→ **What this task involves**:
Search the records for the word "school" and report each line that has it.
======== Provided entries
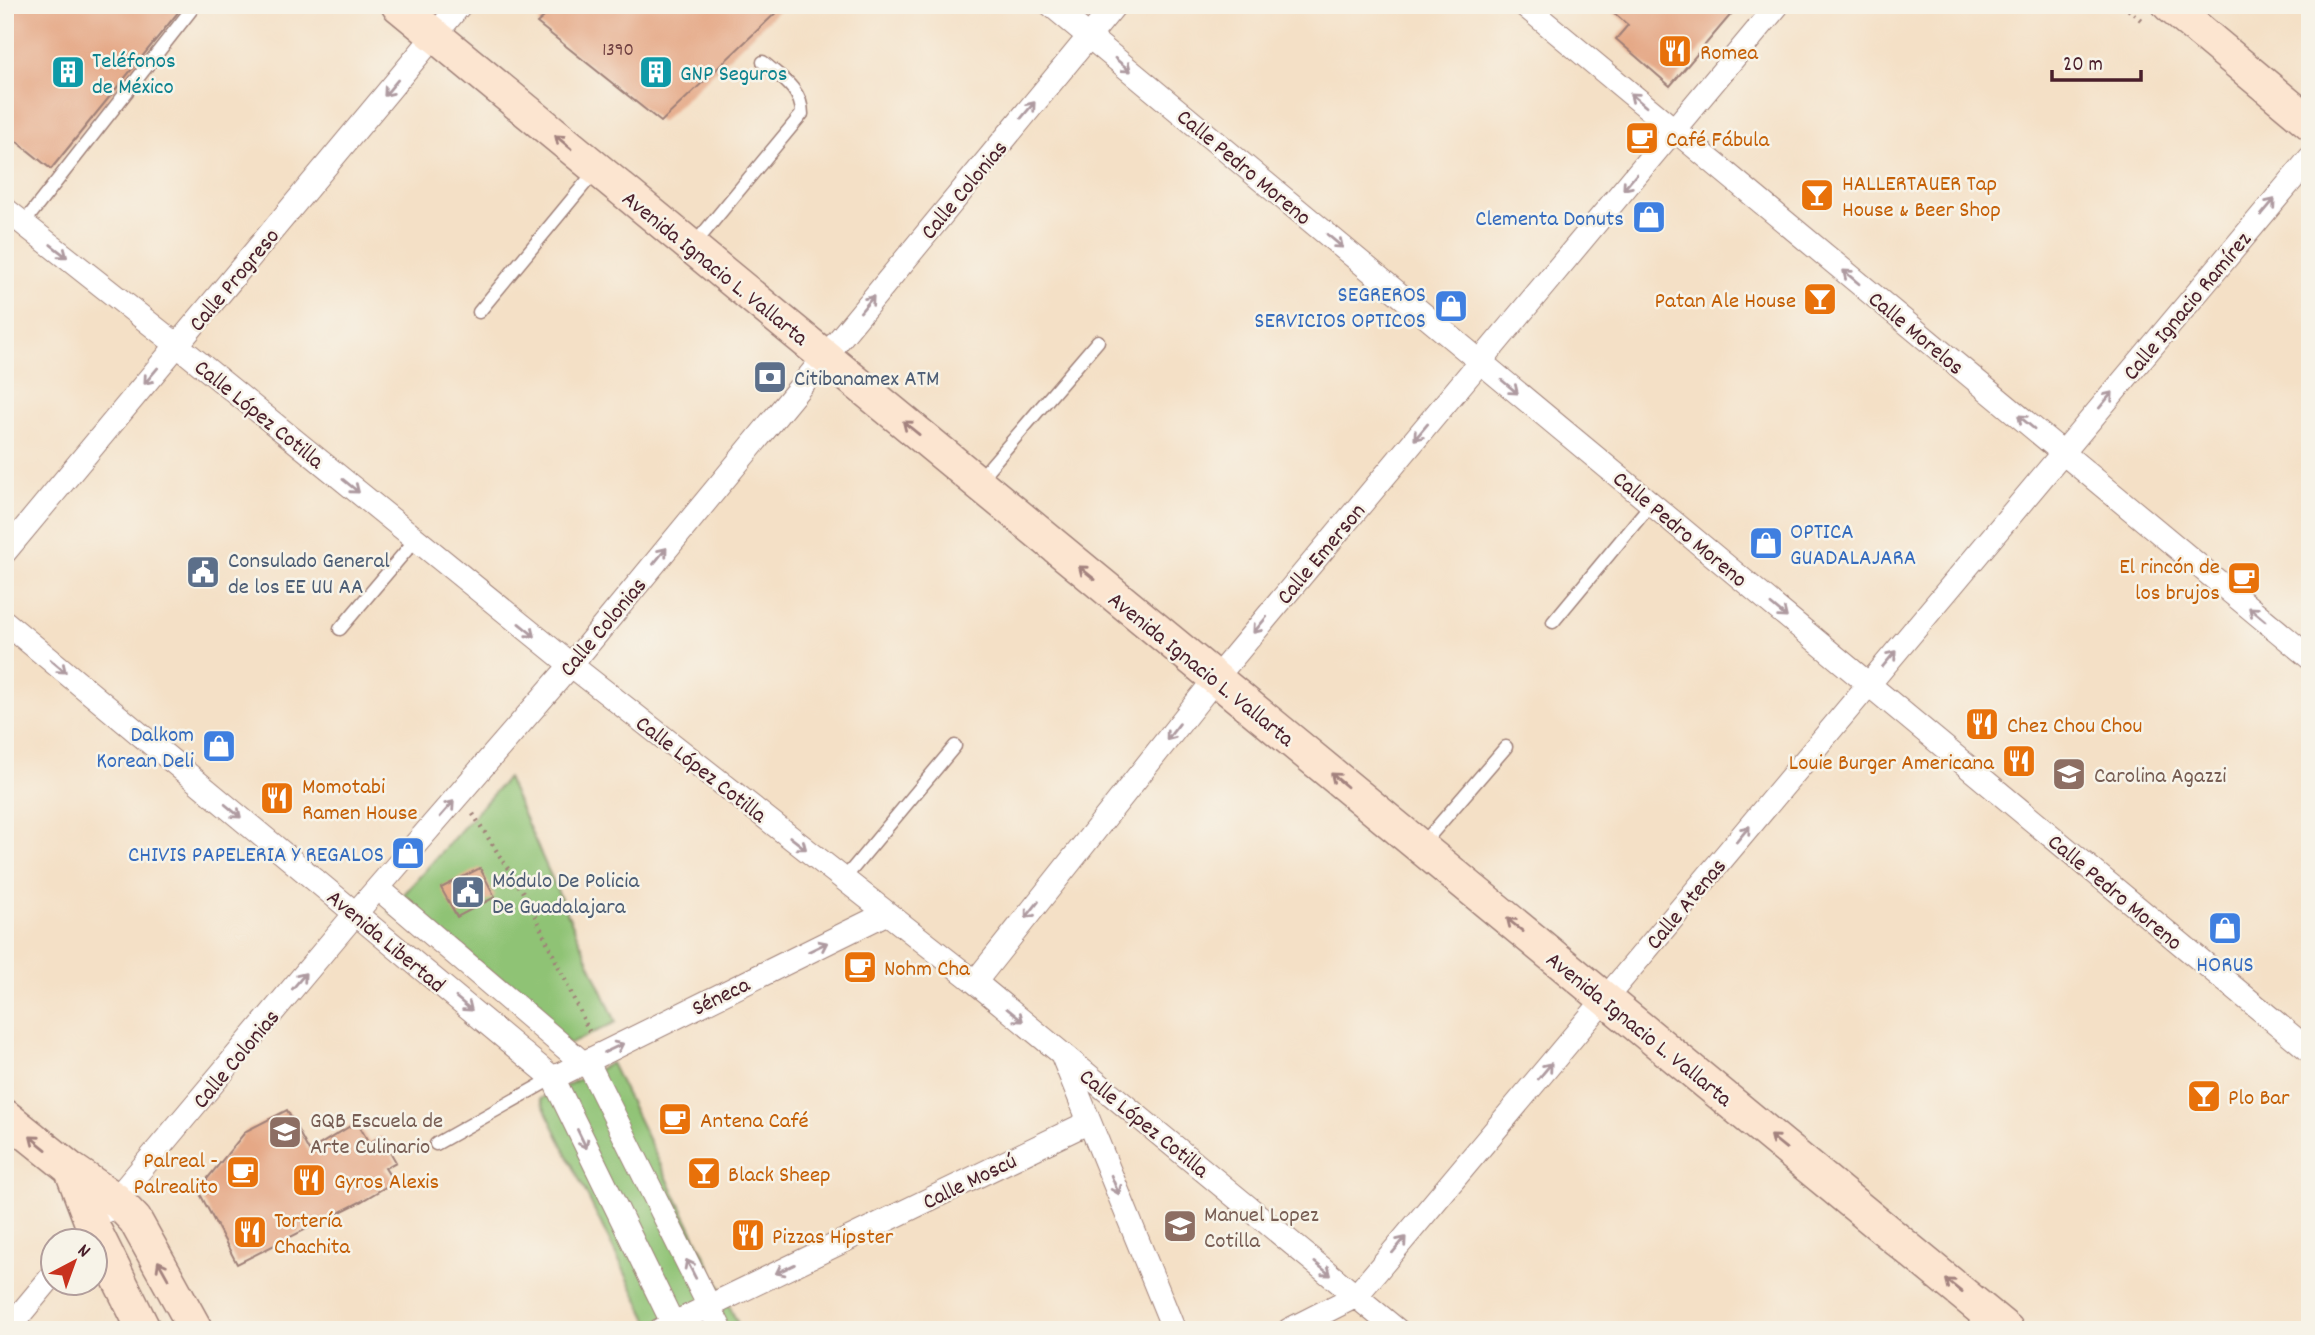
<svg xmlns="http://www.w3.org/2000/svg" width="2315" height="1335" font-family="Dekko,sans-serif">
<style>
.green{fill:#8fc375;stroke:#6c7150;stroke-width:2}
.building{fill:#e5a886}
.lines{fill:none;stroke-linecap:round;stroke-linejoin:round}
.lane-casing{stroke:#9f8078;stroke-width:15}
.street-casing{stroke:#9f8078;stroke-width:25}
.secondary-casing{stroke:#9f8078;stroke-width:36}
.path{stroke:#9f8078;stroke-width:4.5;stroke-dasharray:2 5;stroke-linecap:butt}
.lane{stroke:#fff;stroke-width:12}
.street{stroke:#fff;stroke-width:23}
.secondary{stroke:#fce5d0;stroke-width:33}
.oneway{stroke:#ae9aa0}
.oneway2{stroke:#a3827e}
.labels{text-anchor:middle;stroke-width:5;stroke-linejoin:round;paint-order:stroke}
.number-label{font-size:19px;fill:#714142}
.food-label{font-size:23px;fill:#c56008;stroke:#f7f3e8;text-anchor:start}
.culture-label{font-size:23px;fill:#0d838f;stroke:#f7f3e8;text-anchor:start}
.street-label{font-size:23px;fill:#4a1f2b;stroke:#f7f3e8}
.shop-label{font-size:23px;fill:#366cbe;stroke:#f7f3e8;text-anchor:end}
.service-label{font-size:23px;fill:#4e5e75;stroke:#f7f3e8;text-anchor:start}
.education-label{font-size:23px;fill:#785e54;stroke:#f7f3e8;text-anchor:start}
</style>
<rect width="100%" height="100%" fill="#f7f3e8"/>
<filter id="ink" filterUnits="userSpaceOnUse"><feTurbulence type="fractalNoise" baseFrequency=".0143" numOctaves="2"/><feDisplacementMap in="SourceGraphic" scale="14" xChannelSelector="R" yChannelSelector="G"/><feConvolveMatrix kernelMatrix="1 2 1 2 8 2 1 2 1" color-interpolation-filters="sRGB"/></filter>
<filter id="wash" filterUnits="userSpaceOnUse"><feTurbulence type="fractalNoise" baseFrequency=".00686" numOctaves="4" result="noise"/><feDisplacementMap in="SourceGraphic" scale="28" xChannelSelector="R" yChannelSelector="G"/><feGaussianBlur stdDeviation="1.57" result="paint"/><feColorMatrix in="noise" values="0 0 0 0 0 0 0 0 0 0 0 0 0 0 0 0 0 1.4 0 .05"/><feComposite in="paint" operator="in"/></filter>
<g filter="url(#wash)">
<rect width="100%" height="100%" fill="#f4e0c6"/>
<path class="green" d="M507,778L616,1022L570,1044L389,911Z
M611,1063L741,1330H653L540,1099Z"/>
<g id="blocks">
<path class="building" d="M5,5H184L51,169L5,132Z
M558,5H784L661,122L537,23Z
M1605,5H1739L1670,86L1616,39L1628,25Z
M480,868L495,897L457,917L441,888Z
M287,1110L309,1151L357,1122L369,1143L381,1136L396,1162L385,1168L394,1182L360,1202L237,1264L198,1190L246,1131Z"/>
</g>
</g>
<g filter="url(#ink)">
<use href="#blocks" fill-opacity="0" stroke="#9f8078" stroke-width="2"/>
<g class="lines">
<g class="lane-casing">
<path id="lane" d="M23,224L195,5
M692,247L802,114C802,89 780,77 763,62
M479,312L597,169
M977,482L1098,341
M1553,622L1651,504
M340,629L416,539
M1420,847L1506,747
M844,879L955,746
M436,1144L553,1078"/>
</g>
<g class="street-casing">
<path id="street" d="M1051,5L2310,1051
M1524,5L2310,658
M5,209L177,345L571,665L975,982L1397,1330
M5,552L460,5
M5,622L553,1078L676,1330
M378,888L583,1063
M975,982L1216,678L1778,5
M1063,1057L1174,1330
M587,1061L721,1330
M553,1078L887,913
M106,1211L355,914L571,665L1115,5
M7,1330L52,1276
M660,1330L1089,1122
M1289,1330L1356,1296L2310,158"/>
</g>
<g class="secondary-casing">
<path id="secondary" d="M398,5L2007,1330
M2169,5L2310,123
M5,1116L71,1169L115,1199L135,1220L196,1330
M71,1169L93,1227L144,1330"/>
</g>
<path class="path" d="M2123,5L2141,20
M473,814L526,897L589,1031"/>
<use href="#lane" class="lane"/>
<use href="#street" class="street"/>
<use href="#secondary" class="secondary"/>
</g>
<defs><path id="oneway-shaft" d="M-6 0H5M1.5-3L5.5 0L1.5 3" fill="none" stroke-width="1.6" stroke-linecap="round" stroke-linejoin="round" transform="scale(1.75)"/></defs>
<g class="oneway">
<use href="#oneway-shaft" transform="translate(1123 65) rotate(40)"/>
<use href="#oneway-shaft" transform="translate(391 88) rotate(130)"/>
<use href="#oneway-shaft" transform="translate(1638 100) rotate(-140)"/>
<use href="#oneway-shaft" transform="translate(1028 110) rotate(-50)"/>
<use href="#oneway-shaft" transform="translate(1630 182) rotate(130)"/>
<use href="#oneway-shaft" transform="translate(2268 207) rotate(-50)"/>
<use href="#oneway-shaft" transform="translate(1335 241) rotate(40)"/>
<use href="#oneway-shaft" transform="translate(59 251) rotate(38)"/>
<use href="#oneway-shaft" transform="translate(1851 277) rotate(-140)"/>
<use href="#oneway-shaft" transform="translate(867 304) rotate(-50)"/>
<use href="#oneway-shaft" transform="translate(151 376) rotate(130)"/>
<use href="#oneway-shaft" transform="translate(1510 387) rotate(40)"/>
<use href="#oneway-shaft" transform="translate(2106 400) rotate(-50)"/>
<use href="#oneway-shaft" transform="translate(2026 422) rotate(-140)"/>
<use href="#oneway-shaft" transform="translate(1421 432) rotate(130)"/>
<use href="#oneway-shaft" transform="translate(351 486) rotate(39)"/>
<use href="#oneway-shaft" transform="translate(660 556) rotate(-51)"/>
<use href="#oneway-shaft" transform="translate(1779 611) rotate(40)"/>
<use href="#oneway-shaft" transform="translate(2257 614) rotate(-140)"/>
<use href="#oneway-shaft" transform="translate(1260 625) rotate(130)"/>
<use href="#oneway-shaft" transform="translate(527 630) rotate(39)"/>
<use href="#oneway-shaft" transform="translate(1889 659) rotate(-50)"/>
<use href="#oneway-shaft" transform="translate(58 666) rotate(40)"/>
<use href="#oneway-shaft" transform="translate(1173 732) rotate(128)"/>
<use href="#oneway-shaft" transform="translate(447 809) rotate(-49)"/>
<use href="#oneway-shaft" transform="translate(233 811) rotate(40)"/>
<use href="#oneway-shaft" transform="translate(1743 834) rotate(-50)"/>
<use href="#oneway-shaft" transform="translate(798 843) rotate(38)"/>
<use href="#oneway-shaft" transform="translate(1032 910) rotate(128)"/>
<use href="#oneway-shaft" transform="translate(818 947) rotate(-26)"/>
<use href="#oneway-shaft" transform="translate(299 981) rotate(-50)"/>
<use href="#oneway-shaft" transform="translate(464 1004) rotate(40)"/>
<use href="#oneway-shaft" transform="translate(1015 1015) rotate(39)"/>
<use href="#oneway-shaft" transform="translate(614 1048) rotate(-26)"/>
<use href="#oneway-shaft" transform="translate(1545 1071) rotate(-50)"/>
<use href="#oneway-shaft" transform="translate(582 1139) rotate(64)"/>
<use href="#oneway-shaft" transform="translate(1115 1185) rotate(68)"/>
<use href="#oneway-shaft" transform="translate(1399 1245) rotate(-50)"/>
<use href="#oneway-shaft" transform="translate(691 1269) rotate(-117)"/>
<use href="#oneway-shaft" transform="translate(785 1269) rotate(154)"/>
<use href="#oneway-shaft" transform="translate(1323 1269) rotate(39)"/>
</g>
<g class="oneway2">
<use href="#oneway-shaft" transform="translate(563 142) rotate(-140)"/>
<use href="#oneway-shaft" transform="translate(911 428) rotate(-141)"/>
<use href="#oneway-shaft" transform="translate(1087 573) rotate(-141)"/>
<use href="#oneway-shaft" transform="translate(1339 780) rotate(-140)"/>
<use href="#oneway-shaft" transform="translate(1515 925) rotate(-141)"/>
<use href="#oneway-shaft" transform="translate(1778 1142) rotate(-141)"/>
<use href="#oneway-shaft" transform="translate(38 1143) rotate(-141)"/>
<use href="#oneway-shaft" transform="translate(163 1270) rotate(-119)"/>
<use href="#oneway-shaft" transform="translate(1954 1286) rotate(-141)"/>
</g>
</g>
<defs>
<g id="restaurant-square" transform="scale(1.75)"><rect x="-9" y="-9" width="18" height="18" rx="4" fill="#e8710a" stroke="#f7f3e8"/><path d="M-5-6h1v4h1v-4h1v4h1v-4h1v5L-1.5 .5V6h-2V.5L-5-1ZM5-6V6H3V1.5H1.5Q1.5-4 5-6Z" fill="#fff"/></g>
<g id="building-square" transform="scale(1.75)"><rect x="-9" y="-9" width="18" height="18" rx="4" fill="#0f9aa8" stroke="#f7f3e8"/><path d="M-4-6H4V6H1V3H-1V6H-4ZM-2.5-4.3h1.7v1.8h-1.7ZM.8-4.3h1.7v1.8H.8ZM-2.5-1h1.7V.8h-1.7ZM.8-1h1.7V.8H.8Z" fill="#fff"/></g>
<g id="cafe-square" transform="scale(1.75)"><rect x="-9" y="-9" width="18" height="18" rx="4" fill="#e8710a" stroke="#f7f3e8"/><path d="M-5.5-4.5H6V0H3Q3 3.5 0 3.5H-2.5Q-5.5 3.5-5.5 0ZM3-3.2v2h1.7v-2ZM-6 4.5H4V6H-6Z" fill="#fff"/></g>
<g id="bar-square" transform="scale(1.75)"><rect x="-9" y="-9" width="18" height="18" rx="4" fill="#e8710a" stroke="#f7f3e8"/><path d="M-6-5H6L.8 .8V4.5H3.5V6h-7V4.5H-.8V.8Z" fill="#fff"/></g>
<g id="shop-square" transform="scale(1.75)"><rect x="-9" y="-9" width="18" height="18" rx="4" fill="#3f7fe0" stroke="#f7f3e8"/><path d="M-5-2.5h2.3a2.7 3.5 0 0 1 5.4 0H5L5.5 6h-11ZM-1.5-2.5h3a1.5 2.3 0 0 0-3 0Z" fill="#fff"/></g>
<g id="bank-square" transform="scale(1.75)"><rect x="-9" y="-9" width="18" height="18" rx="4" fill="#5c6f8a" stroke="#f7f3e8"/><path d="M-6-4H6V4H-6ZM0-2.3a2.3 2.3 0 1 0 0 4.6a2.3 2.3 0 1 0 0-4.6Z" fill="#fff"/></g>
<g id="civic-square" transform="scale(1.75)"><rect x="-9" y="-9" width="18" height="18" rx="4" fill="#5c6f8a" stroke="#f7f3e8"/><path d="M-.6-6.5H3V-4.5H.6V-3L4-1V1h2V6H-6V1h2V-1L-.6-3ZM-1.2 2.5V6h2.4V2.5Z" fill="#fff"/></g>
<g id="school-square" transform="scale(1.75)"><rect x="-9" y="-9" width="18" height="18" rx="4" fill="#8d6e63" stroke="#f7f3e8"/><path d="M0-5L7-2L0 1L-7-2ZM-4 1L0 2.5L4 1V4Q0 6-4 4Z" fill="#fff"/></g>
</defs>
<g fill-rule="evenodd">
<use href="#restaurant-square" x="1675" y="51"/>
<use href="#building-square" x="68" y="72"/>
<use href="#building-square" x="656" y="72"/>
<use href="#cafe-square" x="1642" y="138"/>
<use href="#bar-square" x="1817" y="195"/>
<use href="#shop-square" x="1649" y="217"/>
<use href="#bar-square" x="1820" y="299"/>
<use href="#shop-square" x="1451" y="306"/>
<use href="#bank-square" x="770" y="377"/>
<use href="#shop-square" x="1766" y="543"/>
<use href="#civic-square" x="203" y="572"/>
<use href="#cafe-square" x="2244" y="578"/>
<use href="#restaurant-square" x="1982" y="724"/>
<use href="#shop-square" x="219" y="746"/>
<use href="#restaurant-square" x="2019" y="761"/>
<use href="#school-square" x="2069" y="774"/>
<use href="#restaurant-square" x="277" y="798"/>
<use href="#shop-square" x="408" y="853"/>
<use href="#civic-square" x="468" y="892"/>
<use href="#shop-square" x="2225" y="928"/>
<use href="#cafe-square" x="860" y="967"/>
<use href="#bar-square" x="2204" y="1096"/>
<use href="#cafe-square" x="675" y="1119"/>
<use href="#school-square" x="285" y="1132"/>
<use href="#cafe-square" x="243" y="1172"/>
<use href="#bar-square" x="704" y="1173"/>
<use href="#restaurant-square" x="309" y="1180"/>
<use href="#school-square" x="1180" y="1226"/>
<use href="#restaurant-square" x="250" y="1232"/>
<use href="#restaurant-square" x="748" y="1235"/>
</g>
<g class="labels">
<g class="number-label">
<text x="618" y="55">1390</text>
</g>
<g class="food-label">
<text x="1700" y="59">Romea</text>
<text x="1666" y="146">Café Fábula</text>
<text x="1842" y="190">HALLERTAUER Tap<tspan x="1842" dy="26">House &amp; Beer Shop</tspan></text>
<text x="1796" y="307" text-anchor="end">Patan Ale House</text>
<text x="2220" y="573" text-anchor="end">El rincón de<tspan x="2220" dy="26">los brujos</tspan></text>
<text x="2007" y="732">Chez Chou Chou</text>
<text x="1994" y="769" text-anchor="end">Louie Burger Americana</text>
<text x="302" y="793">Momotabi<tspan x="302" dy="26">Ramen House</tspan></text>
<text x="884" y="975">Nohm Cha</text>
<text x="2228" y="1104">Plo Bar</text>
<text x="700" y="1127">Antena Café</text>
<text x="218" y="1167" text-anchor="end">Palreal -<tspan x="218" dy="26">Palrealito</tspan></text>
<text x="728" y="1181">Black Sheep</text>
<text x="334" y="1188">Gyros Alexis</text>
<text x="274" y="1227">Tortería<tspan x="274" dy="26">Chachita</tspan></text>
<text x="772" y="1243">Pizzas Hipster</text>
</g>
<g class="culture-label">
<text x="92" y="67">Teléfonos<tspan x="92" dy="26">de México</tspan></text>
<text x="680" y="80">GNP Seguros</text>
</g>
<g class="street-label">
<text transform="translate(1245 166) rotate(40)" y="8">Calle Pedro Moreno</text>
<text transform="translate(963 189) rotate(-50)" y="8">Calle Colonias</text>
<text transform="translate(716 267) rotate(39)" y="8">Avenida Ignacio L. Vallarta</text>
<text transform="translate(233 279) rotate(-50)" y="8">Calle Progreso</text>
<text transform="translate(2186 305) rotate(-50)" y="8">Calle Ignacio Ramírez</text>
<text transform="translate(1917 332) rotate(40)" y="8">Calle Morelos</text>
<text transform="translate(260 413) rotate(39)" y="8">Calle López Cotilla</text>
<text transform="translate(1681 528) rotate(40)" y="8">Calle Pedro Moreno</text>
<text transform="translate(1320 553) rotate(-50)" y="8">Calle Emerson</text>
<text transform="translate(602 626) rotate(-50)" y="8">Calle Colonias</text>
<text transform="translate(1202 668) rotate(39)" y="8">Avenida Ignacio L. Vallarta</text>
<text transform="translate(702 768) rotate(38)" y="8">Calle López Cotilla</text>
<text transform="translate(2116 891) rotate(40)" y="8">Calle Pedro Moreno</text>
<text transform="translate(1685 903) rotate(-50)" y="8">Calle Atenas</text>
<text transform="translate(387 940) rotate(40)" y="8">Avenida Libertad</text>
<text transform="translate(720 995) rotate(-26)" y="8">Séneca</text>
<text transform="translate(1640 1028) rotate(39)" y="8">Avenida Ignacio L. Vallarta</text>
<text transform="translate(235 1058) rotate(-50)" y="8">Calle Colonias</text>
<text transform="translate(1145 1122) rotate(39)" y="8">Calle López Cotilla</text>
<text transform="translate(969 1180) rotate(-26)" y="8">Calle Moscú</text>
</g>
<g class="shop-label">
<text x="1624" y="225">Clementa Donuts</text>
<text x="1426" y="301">SEGREROS<tspan x="1426" dy="26">SERVICIOS OPTICOS</tspan></text>
<text x="1790" y="538" text-anchor="start">OPTICA<tspan x="1790" dy="26">GUADALAJARA</tspan></text>
<text x="194" y="741">Dalkom<tspan x="194" dy="26">Korean Deli</tspan></text>
<text x="384" y="861">CHIVIS PAPELERIA Y REGALOS</text>
<text x="2225" y="971" text-anchor="middle">HORUS</text>
</g>
<g class="service-label">
<text x="794" y="385">Citibanamex ATM</text>
<text x="228" y="567">Consulado General<tspan x="228" dy="26">de los EE UU AA</tspan></text>
<text x="492" y="887">Módulo De Policia<tspan x="492" dy="26">De Guadalajara</tspan></text>
</g>
<g class="education-label">
<text x="2094" y="782">Carolina Agazzi</text>
<text x="310" y="1127">GQB Escuela de<tspan x="310" dy="26">Arte Culinario</tspan></text>
<text x="1204" y="1221">Manuel Lopez<tspan x="1204" dy="26">Cotilla</tspan></text>
</g>
</g>
<rect width="2315" height="1335" fill="none" stroke="#f7f3e8" stroke-width="28"/>
<g transform="translate(74 1262) rotate(41)"><circle r="33" fill="#f7f3e8" stroke="#b29e9c" stroke-width="2"/>
<path d="M0-5L12 26L0 18L-12 26Z" fill="#c8321e"/>
<text y="-10" font-size="19" font-weight="bold" text-anchor="middle" fill="#4a1f2b">N</text>
</g>
<path d="M2052 70v10h89v-10" fill="none" stroke="#4a1f2b" stroke-width="3.5"/>
<text x="2063" y="70" font-size="21" fill="#4a1f2b" stroke="#f7f3e8" stroke-width="5" paint-order="stroke">20 m</text>
</svg>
================
→ **Result of the task**:
<g id="school-square" transform="scale(1.75)"><rect x="-9" y="-9" width="18" height="18" rx="4" fill="#8d6e63" stroke="#f7f3e8"/><path d="M0-5L7-2L0 1L-7-2ZM-4 1L0 2.5L4 1V4Q0 6-4 4Z" fill="#fff"/></g>
<use href="#school-square" x="2069" y="774"/>
<use href="#school-square" x="285" y="1132"/>
<use href="#school-square" x="1180" y="1226"/>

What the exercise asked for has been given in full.